A regulação europeia sobre o setor dos pagamentos é boa e cria um ambiente favorável. Quem o diz é Kelly Devine, presidente da Mastercard na Europa, que salienta a necessidade de "estar localmente em Portugal".
A empresa, sediada nos EUA, inaugurou no mês de maio, em Lisboa, um centro de inovação, destinado a impulsionar esta vertente, no mercado europeu. Isto porque "ser global significa que tens que estar localmente em muitos, muitos lugares; não apenas em um", sublinha.
Em entrevista ao DN/DV, explica que "é sobre como podemos estar localmente na Europa, em Portugal, em França, na Alemanha...", já que "cada mercado é diferente e tem diferentes necessidades e temos que descobrir como ter o melhor dos dois mundos", ou seja, não chega registar pagamentos ao mundo.
A Mastercard é responsável por pagamentos entre cartões, open banking e transações na blockchain. Conta ainda com outros serviços, em áreas tão distintas como cibersegurança, marketing e consultoria. Com este propósito, está a construir três data centers em França, através de um investimento que ascende a 250 milhões de euros.
Ora, para continuar a desenvolver-se na Europa, tem o dever de corresponder à legislação vigente, que a própria diz ser favorável.
As leis diferentes consoante o país resultam num cenário "fragmentado", mas tal não é um problema, diz. É que a Mastercard é supervisionada pelo BCE na zona euro, mas nos Países Baixos, por exemplo, é supervisionada pelo banco central daquele país. Ainda assim, "não acho que isso cause conflito", salienta.
"Às vezes é complexo quando as coisas são diferentes e tens que trabalhar em como navegar nessa diferença, mas o objetivo dessas organizações é garantir que a forma como operamos é boa para a Europa e para os clientes", reconhece a profissional.
"Querem que sejamos resilientes, seguros, que possamos responder aos riscos apropriadamente e gerir bem o negócio", destaca, no sentido de apontar para uma intenção de boa vontade dos legisladores.
"A regulação cria um quadro legal que qualquer bom negócio deveria querer abraçar", diz Kelly Devine, em jeito de resumo.
O nosso jornal também esteve à conversa com Jorn Labert, diretor de Produto da Mastercard. O próprio explica que, comparativamente com as leis que regulam a atividade da empresa nos EUA, as leis europeias "não são sempre mais restritas", mas sim "diferentes", em contraponto com o que por vezes alegam determinados empresários e economias. Neste âmbito, dá um caso concreto.
"Um bom exemplo é a evolução das stablecoins", que permitem realizar pagamentos através da blockchain com recurso a moedas digitais que se destacam pela estabilidade, já que estão indexadas a divisas reguladas, como é o caso do euro e do dólar americano.

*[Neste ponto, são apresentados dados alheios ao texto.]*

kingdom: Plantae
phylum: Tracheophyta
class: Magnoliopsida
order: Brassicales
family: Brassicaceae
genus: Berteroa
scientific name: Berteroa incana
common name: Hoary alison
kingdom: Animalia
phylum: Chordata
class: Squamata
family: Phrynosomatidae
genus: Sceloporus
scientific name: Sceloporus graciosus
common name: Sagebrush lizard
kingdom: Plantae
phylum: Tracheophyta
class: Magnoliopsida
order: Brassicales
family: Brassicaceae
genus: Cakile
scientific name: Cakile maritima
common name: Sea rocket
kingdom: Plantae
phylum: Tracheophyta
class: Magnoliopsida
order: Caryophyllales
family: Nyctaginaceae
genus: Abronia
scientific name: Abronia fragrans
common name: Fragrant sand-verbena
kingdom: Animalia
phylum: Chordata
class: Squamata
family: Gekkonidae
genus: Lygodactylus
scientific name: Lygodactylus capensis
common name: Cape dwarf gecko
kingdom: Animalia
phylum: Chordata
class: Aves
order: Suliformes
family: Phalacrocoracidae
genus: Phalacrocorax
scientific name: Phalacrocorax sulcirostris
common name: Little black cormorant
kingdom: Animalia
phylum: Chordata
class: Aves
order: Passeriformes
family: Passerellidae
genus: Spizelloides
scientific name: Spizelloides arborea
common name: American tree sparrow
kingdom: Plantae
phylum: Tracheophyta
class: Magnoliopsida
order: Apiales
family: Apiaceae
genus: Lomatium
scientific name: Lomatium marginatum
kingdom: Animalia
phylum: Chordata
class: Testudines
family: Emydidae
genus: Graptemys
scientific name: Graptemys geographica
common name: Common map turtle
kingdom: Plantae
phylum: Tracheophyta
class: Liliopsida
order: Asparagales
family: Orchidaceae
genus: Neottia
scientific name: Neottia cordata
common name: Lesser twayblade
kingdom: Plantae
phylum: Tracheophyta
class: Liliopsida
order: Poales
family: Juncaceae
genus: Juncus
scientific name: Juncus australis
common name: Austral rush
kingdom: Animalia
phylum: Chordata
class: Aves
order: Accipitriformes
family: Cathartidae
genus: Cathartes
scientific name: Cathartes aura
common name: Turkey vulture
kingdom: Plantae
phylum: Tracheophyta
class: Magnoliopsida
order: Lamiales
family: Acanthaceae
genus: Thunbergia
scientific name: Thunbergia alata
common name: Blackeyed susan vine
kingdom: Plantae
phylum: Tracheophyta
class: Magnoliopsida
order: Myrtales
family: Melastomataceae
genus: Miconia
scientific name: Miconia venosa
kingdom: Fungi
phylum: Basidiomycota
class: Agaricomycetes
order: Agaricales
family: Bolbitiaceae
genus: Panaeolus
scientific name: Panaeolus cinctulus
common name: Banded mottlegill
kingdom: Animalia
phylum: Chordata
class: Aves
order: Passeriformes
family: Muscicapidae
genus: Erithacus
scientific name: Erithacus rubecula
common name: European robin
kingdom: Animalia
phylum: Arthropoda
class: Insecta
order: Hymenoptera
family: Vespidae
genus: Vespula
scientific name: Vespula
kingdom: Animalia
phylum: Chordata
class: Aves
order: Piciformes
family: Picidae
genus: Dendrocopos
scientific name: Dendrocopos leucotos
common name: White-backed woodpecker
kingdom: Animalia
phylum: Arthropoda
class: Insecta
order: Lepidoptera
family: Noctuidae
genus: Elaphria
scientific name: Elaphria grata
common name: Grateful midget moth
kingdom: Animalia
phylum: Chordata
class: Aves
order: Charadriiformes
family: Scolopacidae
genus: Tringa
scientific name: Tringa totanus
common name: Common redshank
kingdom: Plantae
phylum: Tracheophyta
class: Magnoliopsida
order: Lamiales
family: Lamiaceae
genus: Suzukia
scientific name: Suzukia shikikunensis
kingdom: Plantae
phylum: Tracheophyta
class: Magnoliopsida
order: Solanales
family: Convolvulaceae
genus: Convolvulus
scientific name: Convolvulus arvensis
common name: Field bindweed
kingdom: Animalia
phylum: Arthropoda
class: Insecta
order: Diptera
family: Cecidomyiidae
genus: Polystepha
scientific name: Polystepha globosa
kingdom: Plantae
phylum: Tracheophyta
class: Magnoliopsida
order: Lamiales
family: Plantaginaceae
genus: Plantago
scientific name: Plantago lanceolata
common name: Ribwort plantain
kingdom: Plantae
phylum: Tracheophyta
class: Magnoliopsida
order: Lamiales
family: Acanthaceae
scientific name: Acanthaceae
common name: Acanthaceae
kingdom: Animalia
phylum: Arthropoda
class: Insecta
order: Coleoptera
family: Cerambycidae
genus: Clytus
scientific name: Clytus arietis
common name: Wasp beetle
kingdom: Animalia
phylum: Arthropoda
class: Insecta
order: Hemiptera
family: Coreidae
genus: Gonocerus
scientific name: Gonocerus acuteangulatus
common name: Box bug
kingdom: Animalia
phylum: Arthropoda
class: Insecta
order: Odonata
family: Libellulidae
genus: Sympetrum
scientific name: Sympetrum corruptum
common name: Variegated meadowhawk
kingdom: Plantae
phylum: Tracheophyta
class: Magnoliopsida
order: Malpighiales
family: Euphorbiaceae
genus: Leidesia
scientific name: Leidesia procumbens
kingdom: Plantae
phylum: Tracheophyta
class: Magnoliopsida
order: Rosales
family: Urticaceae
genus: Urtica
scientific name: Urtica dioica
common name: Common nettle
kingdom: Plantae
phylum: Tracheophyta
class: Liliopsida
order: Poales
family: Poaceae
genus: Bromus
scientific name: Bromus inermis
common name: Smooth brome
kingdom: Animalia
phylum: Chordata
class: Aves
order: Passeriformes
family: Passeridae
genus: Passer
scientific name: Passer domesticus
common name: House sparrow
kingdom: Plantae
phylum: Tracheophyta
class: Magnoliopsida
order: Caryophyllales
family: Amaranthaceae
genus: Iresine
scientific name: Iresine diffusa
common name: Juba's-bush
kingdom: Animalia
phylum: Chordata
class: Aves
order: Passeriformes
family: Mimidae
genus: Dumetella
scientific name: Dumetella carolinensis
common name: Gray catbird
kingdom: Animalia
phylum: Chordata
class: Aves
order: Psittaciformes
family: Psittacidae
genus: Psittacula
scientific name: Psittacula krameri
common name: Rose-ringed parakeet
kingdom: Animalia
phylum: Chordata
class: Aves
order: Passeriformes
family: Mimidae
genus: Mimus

"Durante muito tempo, foram terra de ninguém", recorda Lambert, mas as coisas mudaram profundamente. É que o regulamento europeu (MiCA) e o respetivo dos EUA permitem "trabalham num enquadramento legal que protege os consumidores", pelo que o próprio refere que estes são "bem vindos".
Olhando para os países de forma individual, "por vezes, as agendas são muito locais e motivadas por temas que não a proteção dos consumidores, mas está tudo bem", garante.
Euro digital e luta contra a fraude
Questionado sobre o tema do euro digital, cujo lançamento pelo BCE deve acontecer em 2029, o diretor de Produto da Mastercard reitera que se trata de "uma iniciativa louvável",
"Estamos a trabalhar com o BCE e outros para saber onde podemos ajudar, porque temos muito para trazer para cima da mesa em [vertentes como] aceitação, fraude e cibersegurança", assinala.
Ainda assim, de acordo com a presidente da Mastercard na Europa, o Euro Digital arrisca perder alguns dos "benefícios de ser global", pelo facto de ser uma plataforma exclusivamente europeia. Em simultâneo, "infelizmente, a fraude é um negócio global, ciberataques podem vir de qualquer lado... mas a inovação também", pelo que importa olhar para a forma como a tecnologia pode contribuir.
Kelly Devine diz que questão agora é como "criar algo que é para a Europa e alinhado com os valores europeus", mas que junte "o conhecimento e benefícios de ter uma perspetiva, investimento e escala global", reforça.